Fue uno de los dos cuartos que le estaban prohibidos a Gabriel. Lo habitó la prima Sara Emilia Márquez, una hija del tío Juan de Dios nacida antes del matrimonio y enviada a Aracataca para ser criada con los abuelos. Ella era la dueña de una colección de cuentos de Calleja ilustrados a todo color y que jamás prestó a Gabo por temor a que se descosieran. El novelista cuenta que aquella fue su primera frustración como escritor.
El otro lugar prohibido para Gabriel. Era un depósito de baúles y trastos viejos donde estaban apiladas las setenta bacinillas que compraron los abuelos cuando Luisa Santiaga, la mamá de Gabo, invitó a sus compañeras de curso a pasar las vacaciones en la casa. Este episodio también será transfigurado en Cien años de soledad, cuando Fernanda del Carpio tuvo que comprar setenta y dos bacinillas para las compañeras que su hija Meme había invitado a la casa durante las vacaciones.
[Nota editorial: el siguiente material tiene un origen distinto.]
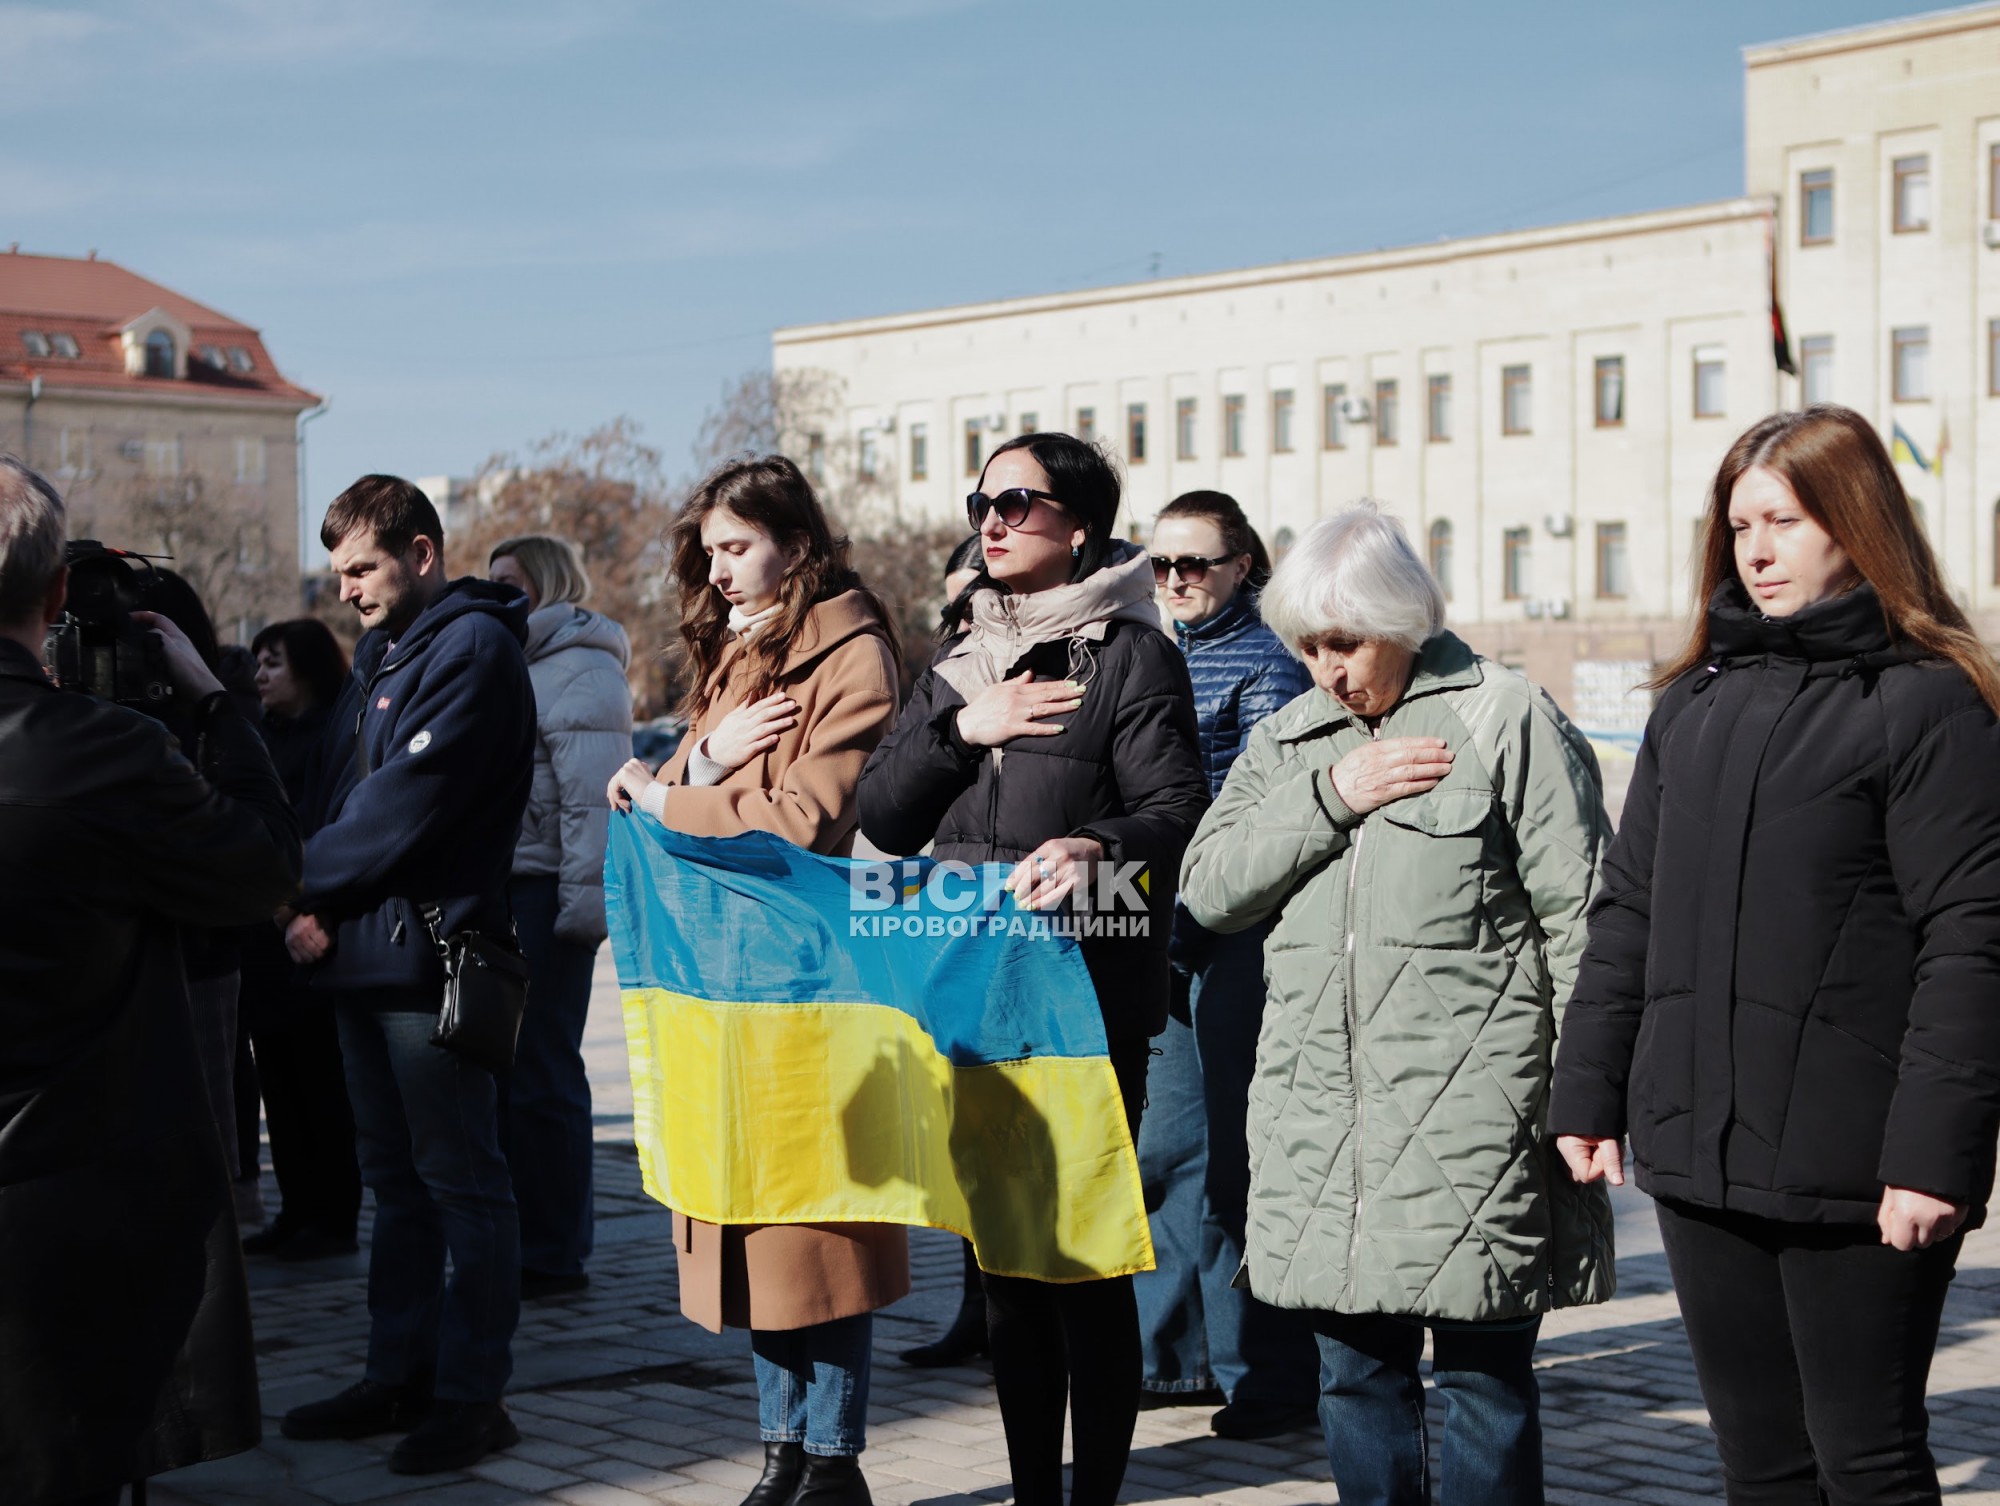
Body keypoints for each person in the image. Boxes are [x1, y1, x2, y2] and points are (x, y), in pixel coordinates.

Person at [1549, 405, 2000, 1506]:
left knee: (1868, 1463)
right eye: (1739, 521)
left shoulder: (1925, 702)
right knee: (1758, 1466)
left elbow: (1970, 938)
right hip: (1699, 1152)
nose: (1755, 548)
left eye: (1784, 521)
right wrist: (1588, 1089)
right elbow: (1629, 912)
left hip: (1858, 1166)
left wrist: (1930, 1156)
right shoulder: (1691, 706)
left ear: (1853, 526)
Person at [1179, 502, 1615, 1506]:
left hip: (1474, 1123)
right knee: (1352, 1378)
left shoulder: (1505, 716)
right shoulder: (1291, 740)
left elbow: (1580, 914)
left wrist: (1586, 1093)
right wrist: (1330, 792)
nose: (1327, 668)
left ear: (1403, 621)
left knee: (1479, 1384)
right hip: (1319, 1130)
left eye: (1347, 641)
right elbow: (1206, 889)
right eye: (1309, 645)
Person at [858, 431, 1209, 1506]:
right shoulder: (957, 658)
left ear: (1081, 528)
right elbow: (880, 813)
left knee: (1084, 1269)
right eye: (983, 500)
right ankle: (1029, 1491)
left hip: (1088, 999)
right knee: (1004, 1273)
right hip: (973, 1000)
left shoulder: (1130, 655)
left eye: (1019, 500)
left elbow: (1176, 809)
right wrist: (968, 725)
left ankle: (1091, 1495)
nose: (992, 519)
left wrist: (1096, 846)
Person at [0, 457, 301, 1505]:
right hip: (73, 1195)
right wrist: (219, 707)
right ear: (53, 599)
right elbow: (263, 865)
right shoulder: (104, 752)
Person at [606, 454, 904, 1506]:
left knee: (815, 1227)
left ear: (794, 540)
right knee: (747, 1219)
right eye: (708, 552)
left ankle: (833, 1457)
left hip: (808, 984)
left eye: (735, 547)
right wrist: (690, 768)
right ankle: (780, 1450)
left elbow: (798, 826)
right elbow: (676, 786)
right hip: (724, 980)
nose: (717, 570)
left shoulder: (850, 655)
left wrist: (671, 794)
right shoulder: (740, 649)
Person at [278, 475, 537, 1476]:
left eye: (361, 568)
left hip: (431, 960)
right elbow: (341, 796)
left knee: (463, 1183)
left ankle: (472, 1397)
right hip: (364, 955)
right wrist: (309, 904)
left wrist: (294, 888)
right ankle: (399, 1373)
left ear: (422, 554)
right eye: (336, 571)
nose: (342, 590)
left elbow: (403, 805)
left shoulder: (472, 647)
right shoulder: (385, 650)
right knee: (395, 1184)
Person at [1138, 490, 1319, 1438]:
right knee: (1167, 1153)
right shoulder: (1160, 652)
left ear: (1244, 564)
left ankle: (1271, 1371)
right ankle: (1172, 1362)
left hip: (1235, 938)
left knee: (1241, 1166)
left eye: (1194, 564)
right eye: (1161, 565)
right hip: (1161, 937)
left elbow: (1262, 824)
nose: (1174, 582)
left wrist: (1202, 926)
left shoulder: (1271, 668)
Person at [487, 534, 633, 1299]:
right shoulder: (510, 659)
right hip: (508, 888)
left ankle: (555, 1253)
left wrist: (583, 914)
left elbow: (592, 804)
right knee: (511, 1073)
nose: (497, 595)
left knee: (545, 1073)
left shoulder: (579, 664)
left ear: (546, 583)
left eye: (511, 582)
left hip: (549, 894)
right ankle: (526, 1241)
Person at [896, 527, 996, 1373]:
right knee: (963, 1133)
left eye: (979, 594)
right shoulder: (942, 680)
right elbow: (892, 798)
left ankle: (1028, 1320)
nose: (966, 609)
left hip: (1035, 924)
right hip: (948, 912)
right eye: (956, 598)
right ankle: (977, 1309)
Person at [240, 618, 363, 1261]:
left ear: (309, 669)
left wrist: (302, 914)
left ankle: (332, 1216)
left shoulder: (332, 739)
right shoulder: (260, 739)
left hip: (316, 931)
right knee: (279, 1085)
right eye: (257, 662)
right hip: (268, 932)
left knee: (321, 1083)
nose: (260, 675)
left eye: (274, 663)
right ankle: (295, 1209)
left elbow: (330, 831)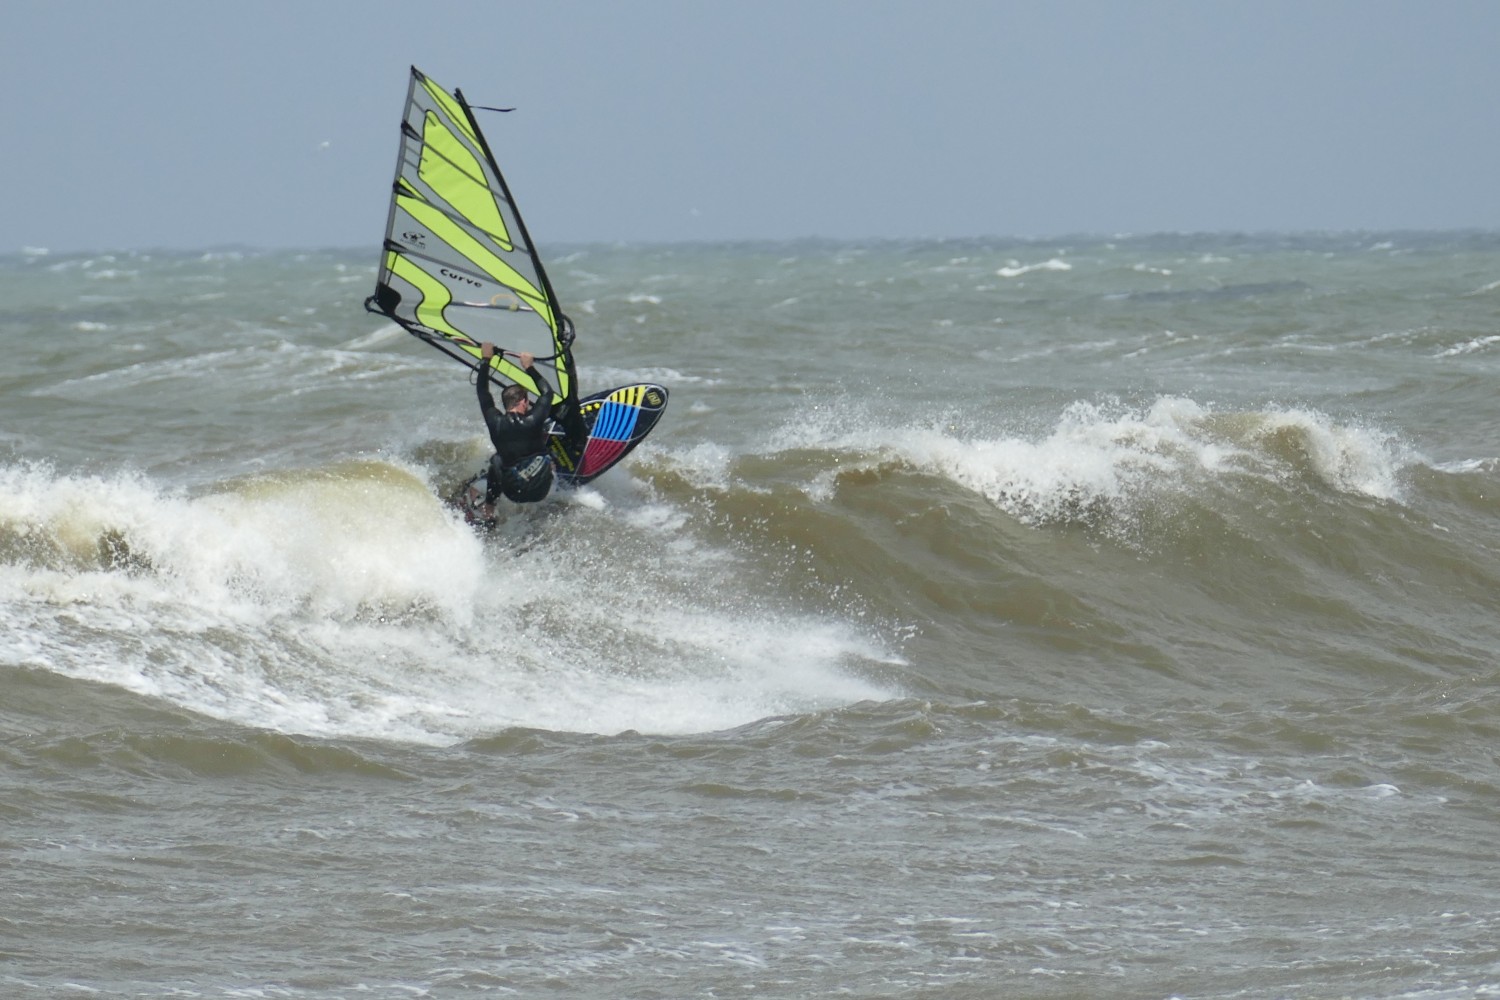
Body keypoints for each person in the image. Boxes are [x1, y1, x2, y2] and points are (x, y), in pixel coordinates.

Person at [476, 342, 555, 505]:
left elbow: (483, 392)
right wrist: (529, 367)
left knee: (497, 460)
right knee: (547, 443)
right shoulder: (534, 420)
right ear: (523, 401)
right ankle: (554, 469)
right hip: (541, 490)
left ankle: (489, 507)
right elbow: (547, 393)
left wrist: (485, 359)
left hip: (513, 493)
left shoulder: (494, 422)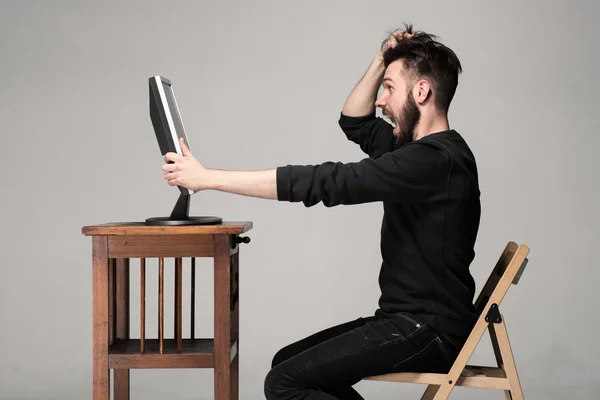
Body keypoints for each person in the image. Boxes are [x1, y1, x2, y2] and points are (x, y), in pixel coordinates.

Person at [162, 23, 481, 400]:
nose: (381, 100)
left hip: (427, 330)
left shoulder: (434, 161)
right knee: (285, 362)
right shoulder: (413, 150)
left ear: (422, 91)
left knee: (284, 382)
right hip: (406, 320)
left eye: (390, 88)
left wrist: (208, 177)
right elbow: (355, 121)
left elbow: (327, 181)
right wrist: (383, 60)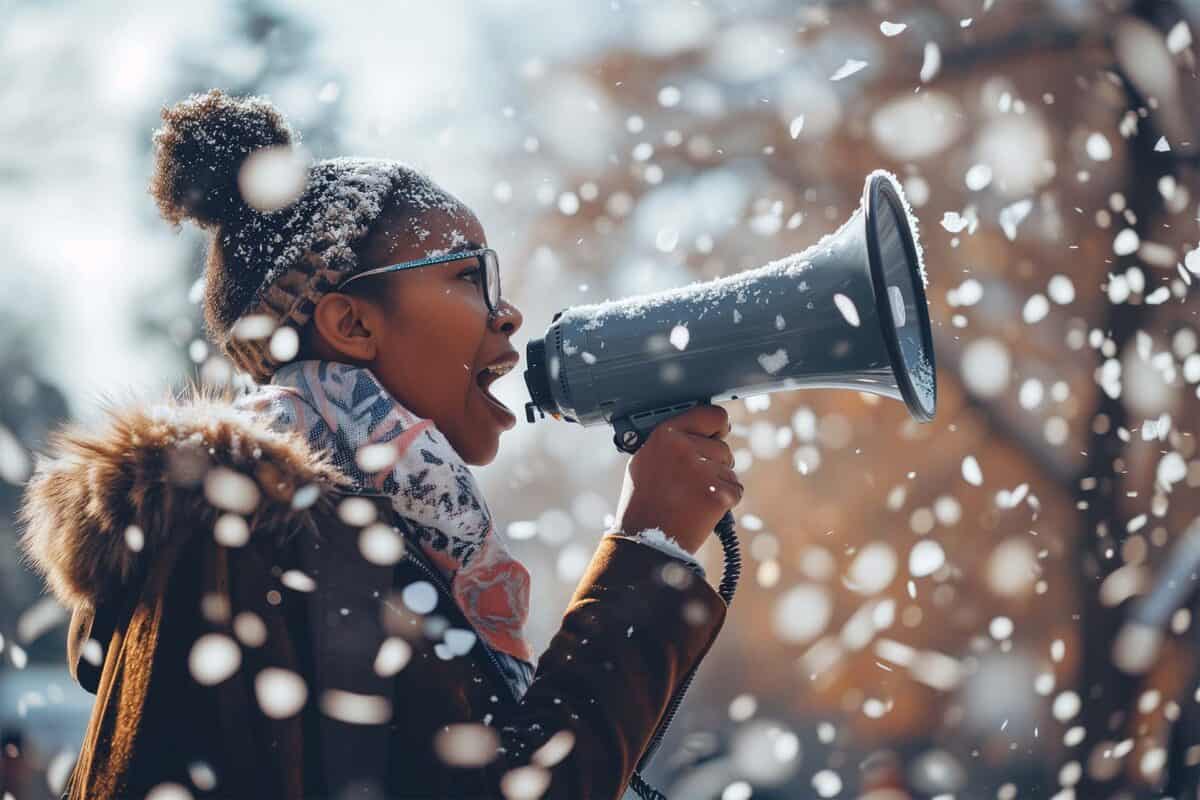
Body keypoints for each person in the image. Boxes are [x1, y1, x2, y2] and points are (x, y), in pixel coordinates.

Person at [18, 89, 743, 799]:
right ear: (354, 325)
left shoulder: (313, 535)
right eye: (470, 275)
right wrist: (649, 549)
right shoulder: (274, 540)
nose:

El cuarto de los trastos en Aracataca se convirtió entonces en el cuarto de Melquíades en Macondo.
La cocina era el recinto donde la abuela Tranquilina horneaba el pan y preparaba, como Úrsula, sus animalitos de caramelo. Había en ella anafes primitivos, hornos artesanales y un loro muy viejo, Lorenzo el Magnífico, que gritaba consignas contra España y cantaba canciones de la guerra de la Independencia. Un 20 de julio un toro extraviado irrumpió en la cocina destruyéndolo todo. Gabo y las mujeres de la casa se encerraron en el cuarto de la despensa y esperaron a que los picadores pudieran llevárselo al toril.
García Márquez recuerda este episodio En Vivir para contarla: “Los bramidos del toro perdido en la cocina y los trancos de sus pezuñas en el cemento del corredor estremecían la casa. De pronto se asomó por una claraboya de ventilación y el resoplido de fuego de su aliento y sus grandes ojos inyectados me helaron la sangre. Cuando los picadores lograron llevárselo al toril, ya había empezado en la casa la parranda del drama, que se prolongó por más de una semana con ollas interminables de café y pudines de boda para acompañar el relato mil veces repetido y cada vez más heroico de las sobrevivientes alborotadas”.
En la casa de Aracataca abundaba la presencia de guajiros. Eran indios que ayudaban en los quehaceres domésticos y que alimentaban la imaginación de los moradores con sus creencias que iban más allá del mundo racional. Fueron, en gran medida, los grandes responsables de inculcar en Gabriel un sinnúmero de supersticiones. Cataure y Visitación, personajes de Cien años de soledad, cumplirán un papel similar.
Ninguna casa del Caribe está completa sin su patio. En la casa de Aracataca abundaban las flores, las mariposas amarillas y los árboles frutales. En un patio de aspecto parecido, Remedios la Bella ascendió en cuerpo y alma a los cielos, llevándose consigo las sábanas blancas de Fernanda del Carpio.